SPMFS: A Scalable Persistent Memory File System on Optane Persistent Memory

The first commercial Non-Volatile Memory (NVM) (i.e., Intel Optane DC Persistent Memory) exhibits limited parallelism, especially for write operations, which is generally neglected by existing NVM-aware file systems. Besides, the concurrent control of file systems also limits their scalability on high-performance NVMs under mainstream multi-core architectures. To effectively exploit full parallelism inherent in both NVMs and multi-core processors to enhance the overall performance, this paper proposes a novel scalable persistent memory file system, called SPMFS. SPMFS first partitions global metadata structures of the file system into per-core structures to distribute load and relieve contention. Second, SPMFS presents a fine-grained range lock to support concurrent accesses upon a file.
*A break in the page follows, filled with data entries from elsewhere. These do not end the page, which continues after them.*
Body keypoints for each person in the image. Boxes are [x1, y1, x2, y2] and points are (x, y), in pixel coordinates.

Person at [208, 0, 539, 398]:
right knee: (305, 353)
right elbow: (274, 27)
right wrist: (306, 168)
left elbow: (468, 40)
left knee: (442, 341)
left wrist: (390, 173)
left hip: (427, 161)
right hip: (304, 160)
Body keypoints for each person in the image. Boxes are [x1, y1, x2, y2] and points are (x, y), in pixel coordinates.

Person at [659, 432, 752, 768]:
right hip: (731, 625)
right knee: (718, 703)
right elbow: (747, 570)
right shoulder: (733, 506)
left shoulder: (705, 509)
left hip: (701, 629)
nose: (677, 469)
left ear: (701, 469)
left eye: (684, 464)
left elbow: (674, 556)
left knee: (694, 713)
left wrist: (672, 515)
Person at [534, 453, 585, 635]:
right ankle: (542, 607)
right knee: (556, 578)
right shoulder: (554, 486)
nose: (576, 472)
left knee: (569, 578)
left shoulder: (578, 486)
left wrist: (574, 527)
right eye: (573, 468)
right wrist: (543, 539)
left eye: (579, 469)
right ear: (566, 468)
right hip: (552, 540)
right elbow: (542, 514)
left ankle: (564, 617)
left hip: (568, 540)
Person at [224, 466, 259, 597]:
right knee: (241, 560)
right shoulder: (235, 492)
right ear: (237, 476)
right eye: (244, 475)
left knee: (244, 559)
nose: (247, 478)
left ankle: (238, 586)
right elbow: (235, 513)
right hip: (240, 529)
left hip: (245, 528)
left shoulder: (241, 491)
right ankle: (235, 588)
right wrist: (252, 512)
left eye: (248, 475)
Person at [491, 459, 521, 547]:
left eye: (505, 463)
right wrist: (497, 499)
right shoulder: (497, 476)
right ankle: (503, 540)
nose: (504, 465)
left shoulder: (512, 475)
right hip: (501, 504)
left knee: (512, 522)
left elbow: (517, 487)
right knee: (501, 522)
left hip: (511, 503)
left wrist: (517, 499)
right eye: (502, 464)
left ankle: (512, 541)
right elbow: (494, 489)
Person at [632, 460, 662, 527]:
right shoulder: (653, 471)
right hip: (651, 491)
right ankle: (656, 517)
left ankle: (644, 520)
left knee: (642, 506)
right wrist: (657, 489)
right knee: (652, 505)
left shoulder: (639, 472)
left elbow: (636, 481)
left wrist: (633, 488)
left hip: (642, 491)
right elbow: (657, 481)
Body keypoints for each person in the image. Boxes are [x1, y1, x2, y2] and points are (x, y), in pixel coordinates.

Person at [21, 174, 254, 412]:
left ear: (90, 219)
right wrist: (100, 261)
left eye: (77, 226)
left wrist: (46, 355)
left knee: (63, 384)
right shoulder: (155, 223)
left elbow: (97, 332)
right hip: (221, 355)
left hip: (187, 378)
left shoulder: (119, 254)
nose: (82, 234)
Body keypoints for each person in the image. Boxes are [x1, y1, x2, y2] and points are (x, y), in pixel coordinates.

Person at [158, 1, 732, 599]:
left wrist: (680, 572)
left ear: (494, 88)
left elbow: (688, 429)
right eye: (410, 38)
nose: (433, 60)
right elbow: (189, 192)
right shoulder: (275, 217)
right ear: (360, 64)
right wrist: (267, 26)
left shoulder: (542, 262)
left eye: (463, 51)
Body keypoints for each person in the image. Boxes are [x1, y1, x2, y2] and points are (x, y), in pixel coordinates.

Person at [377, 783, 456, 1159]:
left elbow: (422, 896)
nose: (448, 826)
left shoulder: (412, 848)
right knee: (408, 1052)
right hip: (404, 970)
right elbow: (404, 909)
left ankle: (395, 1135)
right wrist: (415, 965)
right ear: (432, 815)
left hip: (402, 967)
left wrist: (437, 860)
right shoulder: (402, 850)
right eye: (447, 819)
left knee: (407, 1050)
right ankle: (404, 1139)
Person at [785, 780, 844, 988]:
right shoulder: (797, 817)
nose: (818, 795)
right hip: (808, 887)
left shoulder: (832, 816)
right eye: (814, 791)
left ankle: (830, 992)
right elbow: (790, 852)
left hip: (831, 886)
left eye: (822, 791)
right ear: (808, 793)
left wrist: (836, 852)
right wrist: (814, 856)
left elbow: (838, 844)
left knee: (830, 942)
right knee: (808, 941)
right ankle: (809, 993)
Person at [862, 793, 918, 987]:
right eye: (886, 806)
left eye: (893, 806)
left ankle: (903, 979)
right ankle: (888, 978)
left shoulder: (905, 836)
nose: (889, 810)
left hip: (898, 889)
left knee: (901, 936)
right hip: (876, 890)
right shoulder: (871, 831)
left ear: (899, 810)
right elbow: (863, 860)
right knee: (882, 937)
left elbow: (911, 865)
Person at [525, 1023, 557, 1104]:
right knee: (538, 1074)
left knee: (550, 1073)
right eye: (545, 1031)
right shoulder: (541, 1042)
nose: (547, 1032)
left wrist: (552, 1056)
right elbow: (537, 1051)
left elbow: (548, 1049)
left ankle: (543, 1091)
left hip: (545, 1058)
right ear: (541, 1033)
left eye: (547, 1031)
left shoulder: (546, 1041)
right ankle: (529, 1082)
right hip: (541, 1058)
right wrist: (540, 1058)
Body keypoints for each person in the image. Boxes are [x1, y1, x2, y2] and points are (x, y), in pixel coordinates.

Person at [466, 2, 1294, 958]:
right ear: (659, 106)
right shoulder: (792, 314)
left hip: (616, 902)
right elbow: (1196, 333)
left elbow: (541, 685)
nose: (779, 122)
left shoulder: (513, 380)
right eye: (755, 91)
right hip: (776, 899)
Finally, SPMFS designs a dedicated I/O thread pool to offer optimal parallelism inherent in underlying NVM regardless of varying user-threads. We implement an SPMFS prototype and evaluate it under a variety of workloads generated by IOtest, Filebench, FIO, and production traces from Alibaba Pangu. The experiments show that SPMFS provides better scalability, and achieves up to 2.37 × write throughput improvement over state-of-the-art kernel NVM-aware file systems (Ext4-DAX, NOVA, and PMFS) and user-space file systems (Strata and Libnvmmio), without sacrificing the read performance.